If $n\leq 2$, accept. If $3\leq n\leq 4$, accept only if $w$ contains neither $000$ nor $111$ as a substring.
If $w$ contains $01010$ or $10101$ as a subword, reject.
Construct two words $w_1$ and $w_2$ from $w$ in the following way: If $n$ is even, let $w_1=w$ and let $w_2$ be $awb$, where $a,b\in\{0,1\}$ are chosen such that $a$ is different from the first character of $w$ and such that $b$ is different from the last character of $w$. If $n$ is odd, let $w_1=wb$ and $w_2=aw$, where $a$ and $b$ are chosen identically to the even case.
Check whether $w_1$ or $w_2$ is in $\{01,10\}^*$ (i.e. whether either is a string formed from concatenating some copies of either $01$ or $10$). If neither is, reject. If one of them, say $w_i$, is, then let $x$ to be the string formed by replacing each $01$ with $0$ and each $10$ with $1$. Note that $|x|\leq \frac{n}2+1$. (At most one of $w_1$ and $w_2$ is of this form, which I'll prove later.)
Run the algorithm on $x$. If it accepts, accept; if not, reject.

This algorithm spends $O(n)$ time to reduce the problem to one of input length at most $n/2+1$, and so its full runtime is $O(n)$.

We now show correctness. Let $\mathcal W$ be the set of all subwords of the Thue-Morse sequence. Firstly, it is easy to show that $\mathcal W$ contains every word of length at most $2$, that $\mathcal W$ does not contain $000$ or $111$ (as any $0$ in the Thue-Morse sequence must have a $1$ next to it, and any $1$ must have a $0$ next to it), and that it contains every $3$- and $4$-character word without a $000$ or $111$ subword.
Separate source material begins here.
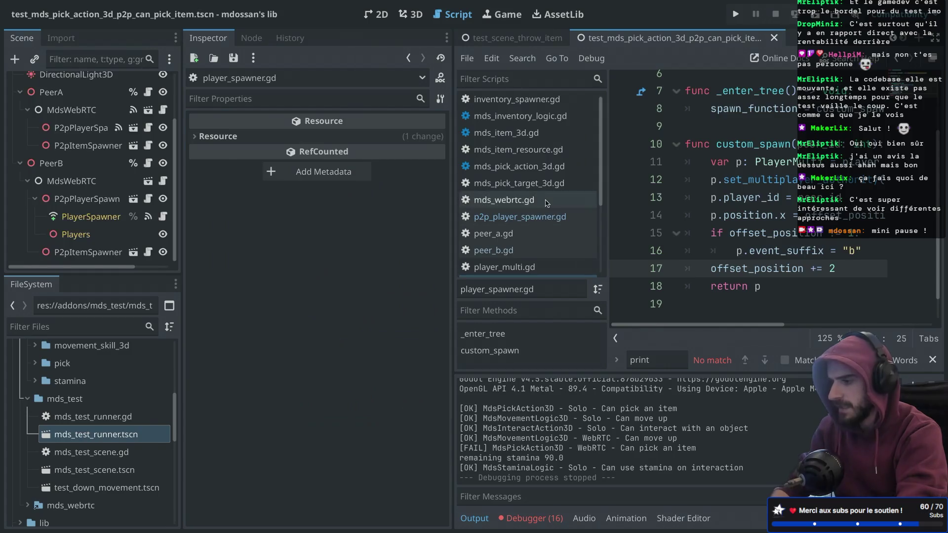
- Run the p2p pick-item test scene on its own twice, stopping each run
key("ctrl+shift+F11")
left_click(825, 15)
It may not contain $01010$ or $10101$, as these can only be generated using the rules $0\to 01$ and $1\to 10$ via starting with a $000$ or $111$ string. So, the algorithm behaves correctly on those words accepted or rejected in steps 0 and 1.

For steps 2 and 3, we see that, for a word $w$ to be in $\mathcal W$, it must occur at an even index or at an odd index in the Thue-Morse sequence. If it occurs at an even index, then it must begin with $01$ or $10$, then follow with a $01$ or $10$, et cetera; if $n$ is odd, a character distinct from its final character must follow it. Similarly, if $w$ occurs at an odd index, it must be preceded by a character distinct from its first character; after this, there must be a $01$ or $10$, et cetera. So, $w_1$ and $w_2$ as constructed represent the possible ways for $w$ to be contained in a minimal even-length even-index subword of the Thue-Morse sequence. If these are both in $\{01,10\}^*$, then $w$ must consist of alternating $0$s and $1$s, and so it would already have been dealt with in step 1. On the other hand, if some $w_i$ for $i\in\{1,2\}$ is formed by $01$s and $10$s, then the only way for $w$ to be in some iteration $k$ of the Thue-Morse sequence is for the word $x$ as constructed to be in iteration $k-1$ of the sequence. So, $w\in\mathcal W$ if and only if $x\in\mathcal W$, and we can apply the algorithm recursively to get a correct result.